De pensamento computacional à educação midiática, Rafael Oliveira, CEO do Grupo MKR, destaca os principais pontos da educação digital e os impactos da nova diretriz do Conselho Nacional de Educação
No último dia 20 de maio, o Conselho Nacional de Educação (CNE) reforçou as diretrizes voltadas à educação digital e midiática nas escolas brasileiras, ampliando o debate sobre uso pedagógico da tecnologia, desenvolvimento de competências digitais, pensamento computacional e uso consciente de dispositivos eletrônicos no ambiente escolar. A medida também fortalece discussões sobre inteligência artificial, segurança digital e formação de professores para uma nova realidade educacional.
“Quando falamos de educação digital, estamos falando de preparar crianças e adolescentes para um mundo conectado, com inteligência artificial, excesso de informação e mudanças rápidas. As escolas precisam acompanhar essa transformação de forma equilibrada e responsável”, afirma Rafael Oliveira, CEO e fundador do Grupo MKR, holding que oferece soluções de educação para alunos do ensino particular e público.

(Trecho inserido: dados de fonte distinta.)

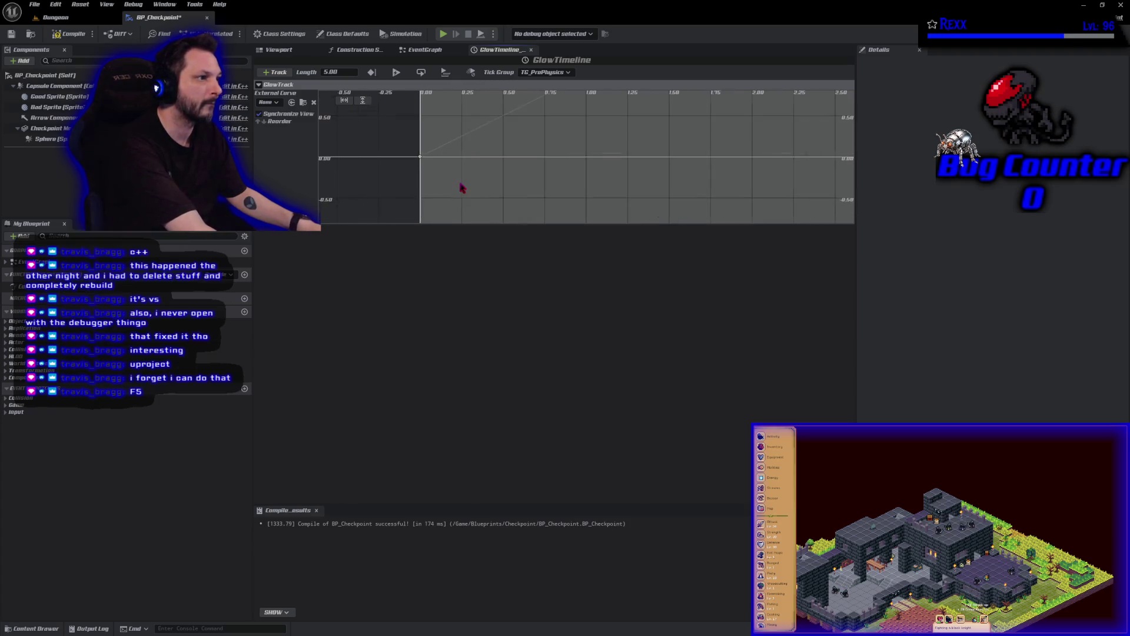
drag(572, 191, 516, 226)
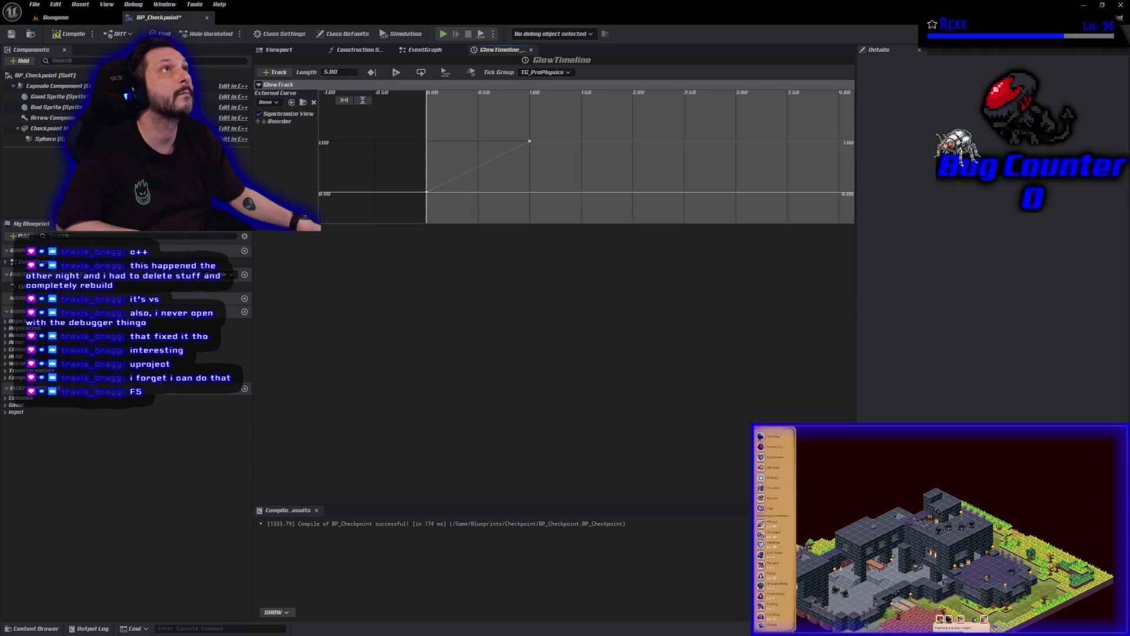
- Set the GlowTimeline length to 1.00, then compile and save the blueprint
click(342, 72)
text(1)
key(Return)
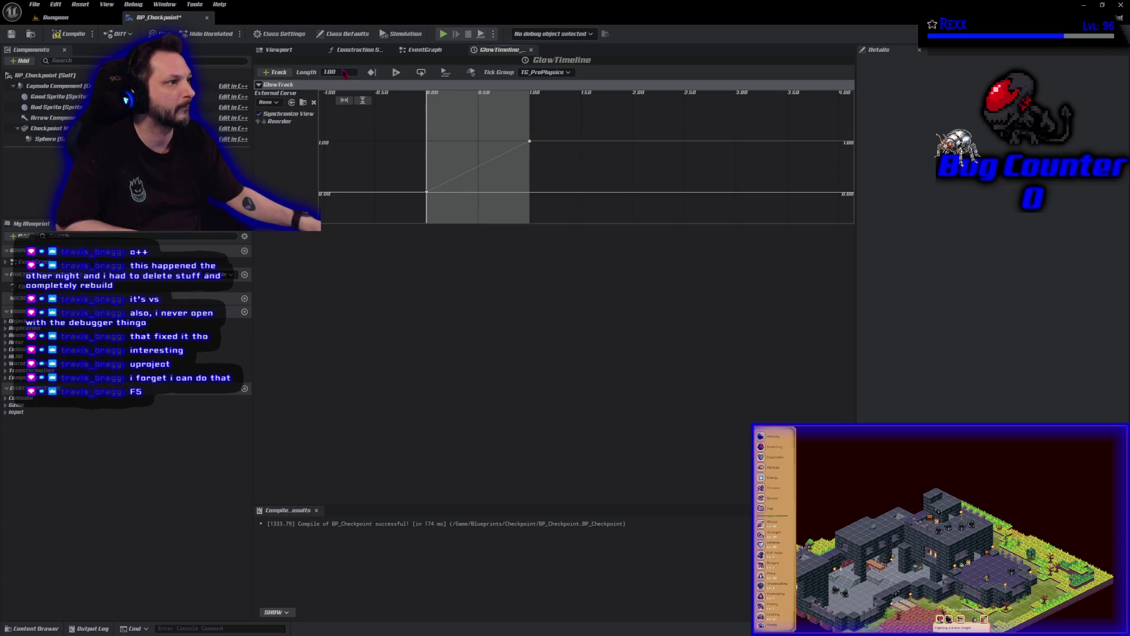
click(70, 34)
click(11, 33)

“A tecnologia já faz parte da vida dos alunos. O grande desafio agora é transformar esse contato diário em aprendizado, pensamento crítico e preparo para o futuro. A educação digital não é apenas sobre usar ferramentas tecnológicas, mas sobre ensinar responsabilidade, interpretação de informação, segurança e habilidades que serão fundamentais no mercado de trabalho e na sociedade”, completa o executivo.
Segundo Rafael Oliveira, as novas diretrizes ajudam a estruturar uma visão mais estratégica sobre o uso da tecnologia dentro das escolas.
Confira abaixo os principais pontos da educação digital destacados por Rafael Oliveira com base nas novas diretrizes do Conselho Nacional de Educação (CNE).
Segurança digital e proteção de crianças e adolescentes no ambiente online
Um dos principais pontos destacados por Rafael Oliveira é a importância de ampliar a conscientização sobre segurança digital nas escolas. O tema envolve orientação sobre exposição excessiva na internet, privacidade, riscos nas redes sociais, contatos perigosos no ambiente online e medidas de proteção para crianças e adolescentes no universo digital. “A educação digital também tem papel fundamental na prevenção de crimes virtuais e no uso mais seguro da tecnologia por estudantes”, comenta Oliveira.
Educação midiática e combate à desinformação
Segundo Rafael Oliveira, um dos avanços das novas diretrizes é o fortalecimento da educação midiática dentro das escolas. A proposta busca desenvolver nos alunos uma visão mais crítica sobre os conteúdos consumidos no ambiente digital, ajudando na identificação de fake news, desinformação, manipulações e conteúdos nocivos presentes nas redes sociais e plataformas online.
Combate ao cyberbullying e promoção da convivência digital saudável
As novas diretrizes também reforçam a importância de orientar crianças e adolescentes sobre comportamento no ambiente digital. O tema inclui conscientização sobre cyberbullying, respeito nas interações online, responsabilidade no uso das redes sociais e desenvolvimento de uma convivência digital mais saudável, ética e segura dentro e fora das escolas.
Uso consciente da tecnologia nas escolas
Outro ponto destacado nas diretrizes é o uso consciente da tecnologia no ambiente escolar. A diretriz recomenda que celulares e dispositivos digitais sejam utilizados prioritariamente como ferramentas de apoio pedagógico, promovendo equilíbrio entre aprendizado, interação social e uso saudável da tecnologia dentro das escolas.